Visible to Intel only — GUID: GUID-3988D27B-101C-497E-AB90-03437483B4C5
Visible to Intel only — GUID: GUID-3988D27B-101C-497E-AB90-03437483B4C5
DPCT1087
Message
SYCL currently does not support cross group synchronization. You can specify --use-experimental-features=nd_range_barrier to use the dpct helper function nd_range_barrier to migrate <synchronization API call>.
Detailed Help
By default, the dpct helper function nd_range_barrier is not used to migrate CUDA* grid level synchronization. To use nd_range_barrier to migrate CUDA grid level synchronization, specify --use-experimental-features=nd_range_barrier in the migration command.
Suggestions to Fix
Specify --use-experimental-features=nd_range_barrier in the migration command to use dpct helper function nd_range_barrier to migrate CUDA grid level synchronization.
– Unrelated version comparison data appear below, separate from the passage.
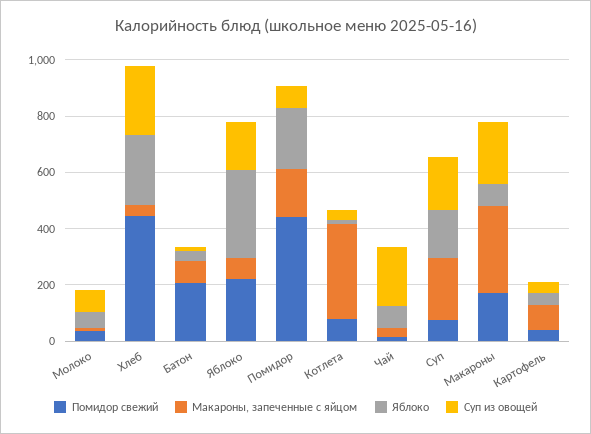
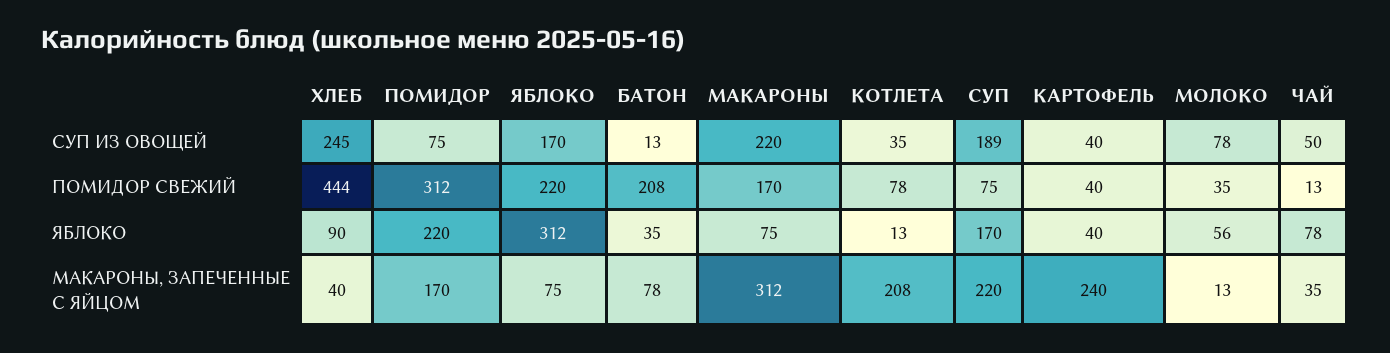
  {
    "Помидор свежий": {
      "Молоко": 35,
      "Хлеб": 444,
      "Батон": 208,
      "Яблоко": 220,
-     "Помидор": 450,
+     "Помидор": 312,
      "Котлета": 78,
      "Чай": 13,
      "Суп": 75,
      "Макароны": 170,
      "Картофель": 40
    },
    "Макароны, запеченные с яйцом": {
      "Молоко": 13,
      "Хлеб": 40,
      "Батон": 78,
      "Яблоко": 75,
      "Помидор": 170,
-     "Котлета": 350,
+     "Котлета": 208,
      "Чай": 35,
      "Суп": 220,
      "Макароны": 312,
-     "Картофель": 100
+     "Картофель": 240
    },
    "Яблоко": {
      "Молоко": 56,
-     "Хлеб": 250,
+     "Хлеб": 90,
      "Батон": 35,
      "Яблоко": 312,
      "Помидор": 220,
      "Котлета": 13,
      "Чай": 78,
      "Суп": 170,
      "Макароны": 75,
      "Картофель": 40
    },
    "Суп из овощей": {
      "Молоко": 78,
      "Хлеб": 245,
      "Батон": 13,
      "Яблоко": 170,
      "Помидор": 75,
      "Котлета": 35,
-     "Чай": 200,
+     "Чай": 50,
      "Суп": 189,
      "Макароны": 220,
      "Картофель": 40
    }
  }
For example, this original CUDA* code:
__global__ void kernel() {
namespace cg = cooperative_groups;
cg::grid_group grid = cg::this_grid();
grid.sync();
}
void foo() {
kernel<<<1, 64>>>();
}
results in the following migrated SYCL code:
void kernel() {
/*
DPCT1087:1: SYCL currently does not support cross group synchronization. You
can specify "--use-experimental-features=nd_range_barrier" to use the dpct
helper function nd_range_barrier to migrate this_grid().
*/
cg::grid_group grid = cg::this_grid();
/*
DPCT1087:0: SYCL currently does not support cross group synchronization. You
can specify "--use-experimental-features=nd_range_barrier" to use the dpct
helper function nd_range_barrier to migrate grid.sync().
*/
grid.sync();
}
void foo() {
dpct::get_in_order_queue().parallel_for(
sycl::nd_range<3>(sycl::range<3>(1, 1, 64), sycl::range<3>(1, 1, 64)),
[=](sycl::nd_item<3> item_ct1) {
kernel();
});
}
which is rewritten to:
void kernel(const sycl::nd_item<3> &item_ct1,
sycl::atomic_ref<unsigned int, sycl::memory_order::seq_cst, sycl::memory_scope::device, sycl::access::address_space::global_space> &sync_ct1) {
dpct::experimental::nd_range_barrier(item_ct1, sync_ct1);
}
void foo() {
dpct::global_memory<unsigned int, 0> d_sync_ct1(0);
unsigned *sync_ct1 = d_sync_ct1.get_ptr(dpct::get_in_order_queue());
dpct::get_in_order_queue().memset(sync_ct1, 0, sizeof(int)).wait();
dpct::get_in_order_queue()
.parallel_for(
sycl::nd_range<3>(sycl::range<3>(1, 1, 64), sycl::range<3>(1, 1, 64)),
[=](sycl::nd_item<3> item_ct1) {
auto atm_sync_ct1 =
sycl::atomic_ref<unsigned int, sycl::memory_order::seq_cst,
sycl::memory_scope::device,
sycl::access::address_space::global_space>(
sync_ct1[0]);
kernel(item_ct1, atm_sync_ct1);
})
.wait();
}